As soon as she heard him cross the basement to the wine cellar and close the heavy door, April hurried back down the stars. In seconds, she’d moved through the larder to the door. Her heart raced with anticipation, then skipped two full beats as she stepped into the large open room. The temperature was definitely several degrees lower in here. Oddly, April felt flushed with heat.
The low watt bulb offered inadequate illumination and several precious seconds passed before April’s eyes adjusted enough to survey the room that spiders and neglect had veiled in webby, ghostly mantles. Her nose wrinkled at the musty smell. As children, the twins, Karl, and she had been allowed to play in the spacious room, roller skating almost daily in the winter.
Now there was only a narrow pathway between boxes and metal hulks leading to the wine cellar.
At length, her seeking eyes located the coveted spot.
The muffled sound of a scuttling rat brought April to her tiptoes, but her hopes fell flat. As far as she could tell, the landing was intact and being used as a storage shelf, but the staircase had been removed.
Yet, as she stared at the desecrated site, April found she could see the staircase distinctly in her mind’s eye. And something else, too. Something indefinable, intangible, something April sensed in the hidden recesses of her memory banks. New hopes sprouted inside her. Perhaps even without the staircase she would be able to retrieve those lost minutes so vital to her full recovery.
The creak of unoiled hinges announced the opening of the wine cellar door and shattered April’s musing. She scurried through the larder and back up the stairs, arriving in the kitchen, slightly breathless, only seconds before Spencer. A telltale blush warmed her cheeks, but April was counting on the arrogant man to think that she was blushing because of their kiss, and not because she had disobeyed his edict to leave the basement.

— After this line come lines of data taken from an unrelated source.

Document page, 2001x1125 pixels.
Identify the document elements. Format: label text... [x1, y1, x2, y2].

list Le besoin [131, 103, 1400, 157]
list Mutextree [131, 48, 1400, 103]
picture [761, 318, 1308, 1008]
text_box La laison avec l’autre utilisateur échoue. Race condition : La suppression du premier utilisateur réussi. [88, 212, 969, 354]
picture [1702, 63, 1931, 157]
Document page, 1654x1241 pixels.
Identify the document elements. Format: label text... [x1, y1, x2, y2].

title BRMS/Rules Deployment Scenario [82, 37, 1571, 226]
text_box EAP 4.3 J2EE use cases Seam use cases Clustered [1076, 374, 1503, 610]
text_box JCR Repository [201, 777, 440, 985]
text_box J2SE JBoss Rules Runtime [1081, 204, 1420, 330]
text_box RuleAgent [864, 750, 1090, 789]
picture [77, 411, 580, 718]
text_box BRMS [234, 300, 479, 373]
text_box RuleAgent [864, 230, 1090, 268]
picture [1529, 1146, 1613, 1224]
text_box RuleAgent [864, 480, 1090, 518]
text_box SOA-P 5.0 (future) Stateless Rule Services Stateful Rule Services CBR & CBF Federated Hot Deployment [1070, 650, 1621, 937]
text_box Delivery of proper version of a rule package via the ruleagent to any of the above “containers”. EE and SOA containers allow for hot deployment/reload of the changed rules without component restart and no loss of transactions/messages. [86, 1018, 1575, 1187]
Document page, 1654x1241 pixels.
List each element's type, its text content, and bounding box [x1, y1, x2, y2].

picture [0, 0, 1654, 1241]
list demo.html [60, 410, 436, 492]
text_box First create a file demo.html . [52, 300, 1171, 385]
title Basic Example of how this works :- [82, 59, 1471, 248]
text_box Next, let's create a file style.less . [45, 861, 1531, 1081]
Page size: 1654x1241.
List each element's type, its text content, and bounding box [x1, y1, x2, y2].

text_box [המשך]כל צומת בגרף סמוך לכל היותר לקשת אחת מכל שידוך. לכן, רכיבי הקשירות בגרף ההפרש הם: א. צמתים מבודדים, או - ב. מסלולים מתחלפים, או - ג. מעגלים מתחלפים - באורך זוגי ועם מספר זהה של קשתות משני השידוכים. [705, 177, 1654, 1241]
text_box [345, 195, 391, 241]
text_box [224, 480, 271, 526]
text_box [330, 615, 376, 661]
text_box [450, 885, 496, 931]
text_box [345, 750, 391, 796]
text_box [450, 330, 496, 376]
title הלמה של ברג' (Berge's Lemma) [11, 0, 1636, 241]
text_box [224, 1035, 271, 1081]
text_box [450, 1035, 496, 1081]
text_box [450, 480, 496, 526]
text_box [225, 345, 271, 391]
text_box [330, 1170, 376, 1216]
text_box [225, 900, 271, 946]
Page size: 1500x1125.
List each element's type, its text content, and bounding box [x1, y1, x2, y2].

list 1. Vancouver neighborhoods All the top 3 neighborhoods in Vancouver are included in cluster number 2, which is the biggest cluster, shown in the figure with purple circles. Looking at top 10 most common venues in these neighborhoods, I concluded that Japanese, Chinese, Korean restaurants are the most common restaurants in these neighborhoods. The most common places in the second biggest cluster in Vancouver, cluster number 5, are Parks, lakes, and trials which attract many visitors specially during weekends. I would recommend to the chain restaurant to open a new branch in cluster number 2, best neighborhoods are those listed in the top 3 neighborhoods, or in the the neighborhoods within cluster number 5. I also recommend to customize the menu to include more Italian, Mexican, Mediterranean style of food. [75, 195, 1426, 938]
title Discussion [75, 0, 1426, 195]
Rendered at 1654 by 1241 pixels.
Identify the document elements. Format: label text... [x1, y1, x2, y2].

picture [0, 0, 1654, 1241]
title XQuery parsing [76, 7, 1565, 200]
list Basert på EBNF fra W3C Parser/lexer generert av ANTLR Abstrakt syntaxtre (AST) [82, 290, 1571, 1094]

July and Helga were bent over one of the huge sinks peeling potatoes. As Spencer strode toward them, the cook dried her hands on her apron, then reached for the dusty bottle. After daubing at the filthy glass with a damp paper towel, she read the label, then looked up at Spencer. Her smile included April. “This is exactly what I had in mind. Now you two had better get on into the living room.”